EXERCISE DETAILS: Produce a verbatim copy of the data below that contains no pictures.
◇ ◇ ◇
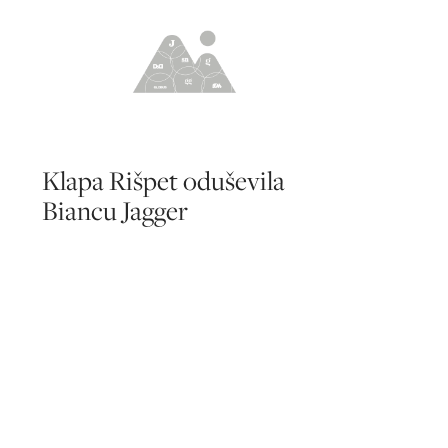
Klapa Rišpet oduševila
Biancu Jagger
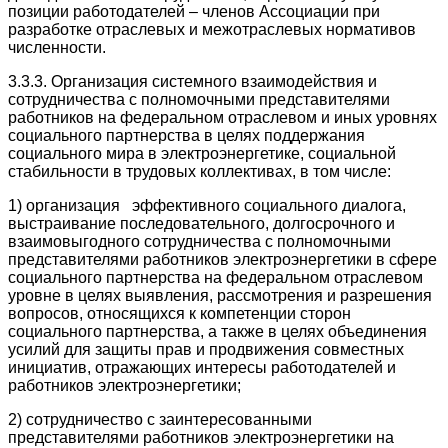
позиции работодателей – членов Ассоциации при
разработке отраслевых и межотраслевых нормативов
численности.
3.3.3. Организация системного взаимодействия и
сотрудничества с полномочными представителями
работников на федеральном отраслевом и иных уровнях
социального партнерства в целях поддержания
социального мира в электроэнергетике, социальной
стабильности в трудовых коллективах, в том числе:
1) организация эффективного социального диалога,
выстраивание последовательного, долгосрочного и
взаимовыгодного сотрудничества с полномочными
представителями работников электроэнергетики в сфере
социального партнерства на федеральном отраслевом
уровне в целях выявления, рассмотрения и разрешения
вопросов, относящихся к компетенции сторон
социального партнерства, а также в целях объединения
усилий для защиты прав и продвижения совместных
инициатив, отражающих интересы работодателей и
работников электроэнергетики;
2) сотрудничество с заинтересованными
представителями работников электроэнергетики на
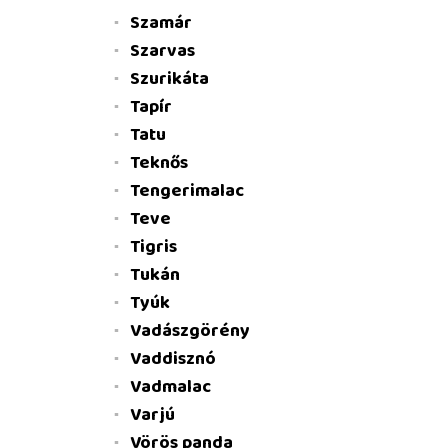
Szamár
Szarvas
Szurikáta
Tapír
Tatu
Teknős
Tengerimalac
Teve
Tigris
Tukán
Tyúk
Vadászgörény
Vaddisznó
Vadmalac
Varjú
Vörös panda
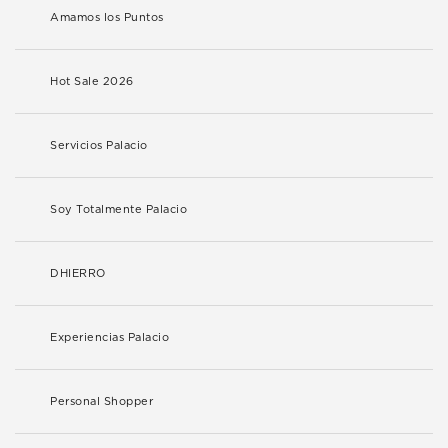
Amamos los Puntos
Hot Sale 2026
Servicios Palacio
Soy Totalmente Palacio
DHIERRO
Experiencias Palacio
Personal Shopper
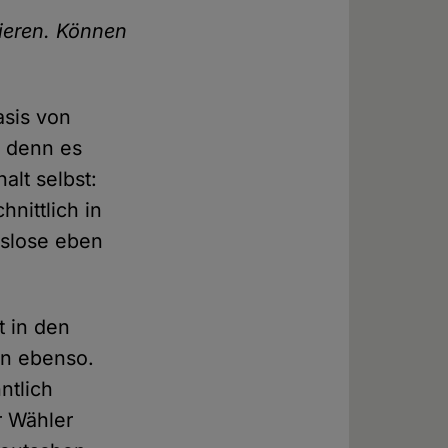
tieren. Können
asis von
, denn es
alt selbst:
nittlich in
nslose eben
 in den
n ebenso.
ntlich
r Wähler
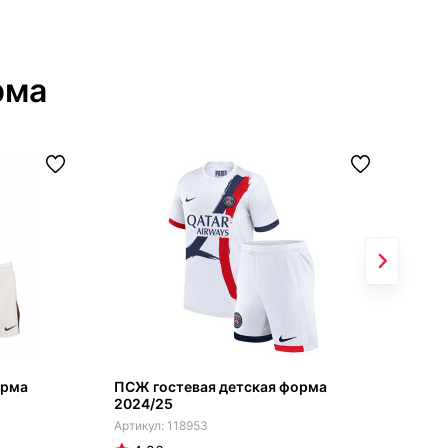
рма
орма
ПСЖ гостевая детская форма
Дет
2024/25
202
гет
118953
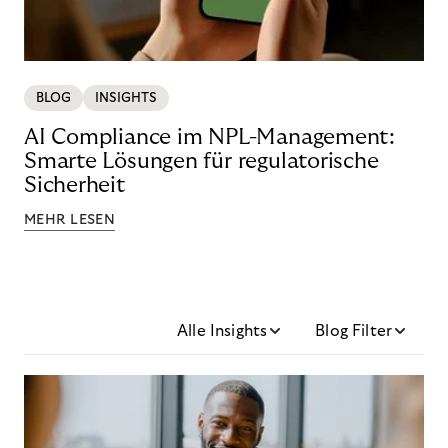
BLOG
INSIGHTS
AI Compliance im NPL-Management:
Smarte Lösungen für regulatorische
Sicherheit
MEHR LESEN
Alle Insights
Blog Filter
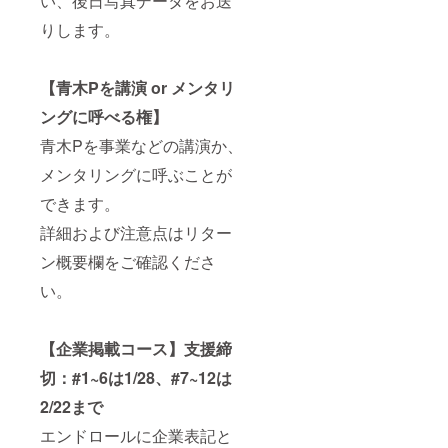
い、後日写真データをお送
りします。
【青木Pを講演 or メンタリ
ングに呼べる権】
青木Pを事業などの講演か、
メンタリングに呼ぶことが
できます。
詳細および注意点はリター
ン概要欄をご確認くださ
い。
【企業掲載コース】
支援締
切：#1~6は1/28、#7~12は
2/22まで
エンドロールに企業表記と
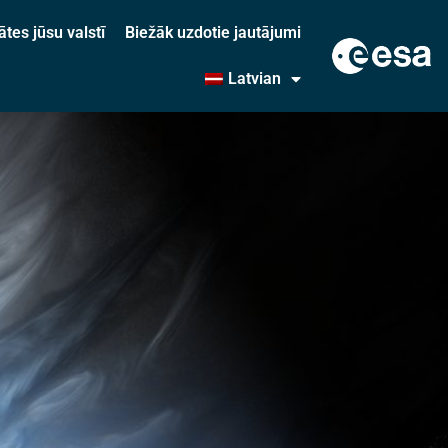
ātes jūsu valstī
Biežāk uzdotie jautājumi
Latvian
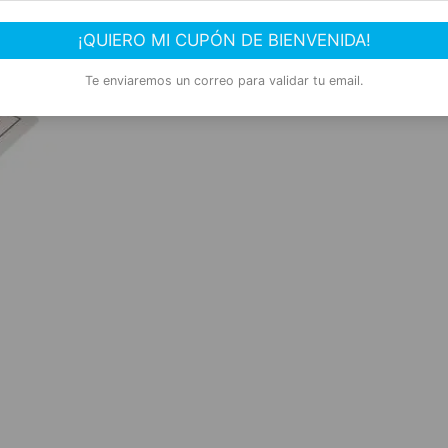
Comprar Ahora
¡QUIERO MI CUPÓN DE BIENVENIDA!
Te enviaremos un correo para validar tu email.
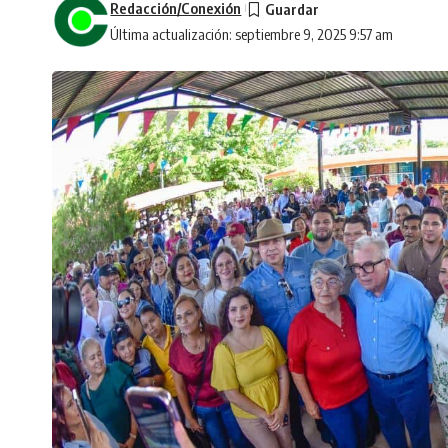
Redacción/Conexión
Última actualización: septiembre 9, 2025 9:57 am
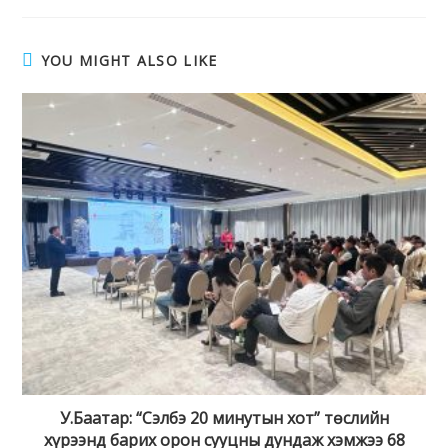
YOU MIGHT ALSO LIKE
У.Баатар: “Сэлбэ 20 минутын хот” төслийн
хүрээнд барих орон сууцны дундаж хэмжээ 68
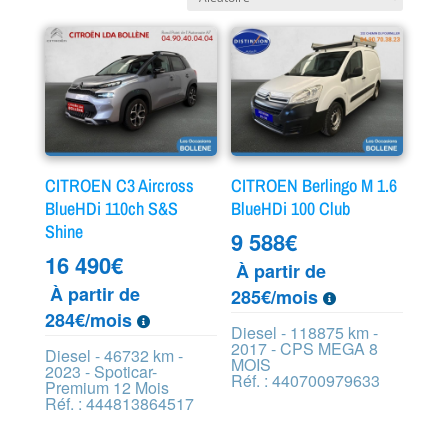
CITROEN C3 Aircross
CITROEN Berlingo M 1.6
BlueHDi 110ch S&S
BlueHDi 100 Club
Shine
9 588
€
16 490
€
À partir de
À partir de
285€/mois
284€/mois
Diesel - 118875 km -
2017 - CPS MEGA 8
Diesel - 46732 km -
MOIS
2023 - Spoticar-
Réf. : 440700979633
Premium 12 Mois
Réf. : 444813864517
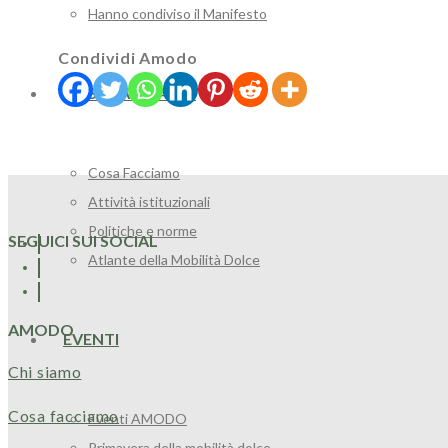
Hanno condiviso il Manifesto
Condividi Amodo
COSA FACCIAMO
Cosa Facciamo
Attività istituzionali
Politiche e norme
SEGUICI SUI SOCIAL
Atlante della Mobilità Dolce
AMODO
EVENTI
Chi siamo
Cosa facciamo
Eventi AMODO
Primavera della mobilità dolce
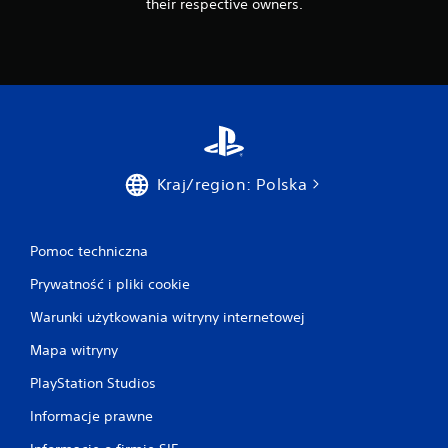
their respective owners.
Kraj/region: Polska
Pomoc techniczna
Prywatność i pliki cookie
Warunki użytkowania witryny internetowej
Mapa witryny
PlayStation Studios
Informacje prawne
◇ ◇ ◇
OUTPUT FOR THIS EXERCISE:
Klapa Rišpet oduševila
Biancu Jagger
позиции работодателей – членов Ассоциации при
разработке отраслевых и межотраслевых нормативов
численности.
3.3.3. Организация системного взаимодействия и
сотрудничества с полномочными представителями
работников на федеральном отраслевом и иных уровнях
социального партнерства в целях поддержания
социального мира в электроэнергетике, социальной
стабильности в трудовых коллективах, в том числе:
1) организация эффективного социального диалога,
выстраивание последовательного, долгосрочного и
взаимовыгодного сотрудничества с полномочными
представителями работников электроэнергетики в сфере
социального партнерства на федеральном отраслевом
уровне в целях выявления, рассмотрения и разрешения
вопросов, относящихся к компетенции сторон
социального партнерства, а также в целях объединения
усилий для защиты прав и продвижения совместных
инициатив, отражающих интересы работодателей и
работников электроэнергетики;
2) сотрудничество с заинтересованными
представителями работников электроэнергетики на
Szamár
Szarvas
Szurikáta
Tapír
Tatu
Teknős
Tengerimalac
Teve
Tigris
Tukán
Tyúk
Vadászgörény
Vaddisznó
Vadmalac
Varjú
Vörös panda
Amamos los Puntos
Hot Sale 2026
Servicios Palacio
Soy Totalmente Palacio
DHIERRO
Experiencias Palacio
Personal Shopper
tieren. Können
asis von
, denn es
alt selbst:
nittlich in
nslose eben
 in den
n ebenso.
ntlich
r Wähler
рма
орма
ПСЖ гостевая детская форма
Дет
2024/25
202
гет
118953
BLOG
INSIGHTS
AI Compliance im NPL-Management:
Smarte Lösungen für regulatorische
Sicherheit
MEHR LESEN
Alle Insights
Blog Filter
い、後日写真データをお送
りします。
【青木Pを講演 or メンタリ
ングに呼べる権】
青木Pを事業などの講演か、
メンタリングに呼ぶことが
できます。
詳細および注意点はリター
ン概要欄をご確認くださ
い。
【企業掲載コース】
支援締
切：#1~6は1/28、#7~12は
2/22まで
エンドロールに企業表記と
ātes jūsu valstī
Biežāk uzdotie jautājumi
Latvian
Comprar Ahora
¡QUIERO MI CUPÓN DE BIENVENIDA!
Te enviaremos un correo para validar tu email.
Redacción/Conexión
Última actualización: septiembre 9, 2025 9:57 am
YOU MIGHT ALSO LIKE
У.Баатар: “Сэлбэ 20 минутын хот” төслийн
хүрээнд барих орон сууцны дундаж хэмжээ 68
CITROEN C3 Aircross
CITROEN Berlingo M 1.6
BlueHDi 110ch S&S
BlueHDi 100 Club
Shine
9 588
€
16 490
€
À partir de
À partir de
285€/mois
284€/mois
Diesel - 118875 km -
2017 - CPS MEGA 8
Diesel - 46732 km -
MOIS
2023 - Spoticar-
Réf. : 440700979633
Premium 12 Mois
Réf. : 444813864517
Hanno condiviso il Manifesto
Condividi Amodo
COSA FACCIAMO
Cosa Facciamo
Attività istituzionali
Politiche e norme
SEGUICI SUI SOCIAL
Atlante della Mobilità Dolce
AMODO
EVENTI
Chi siamo
Cosa facciamo
Eventi AMODO
Primavera della mobilità dolce
their respective owners.
Kraj/region: Polska
Pomoc techniczna
Prywatność i pliki cookie
Warunki użytkowania witryny internetowej
Mapa witryny
PlayStation Studios
Informacje prawne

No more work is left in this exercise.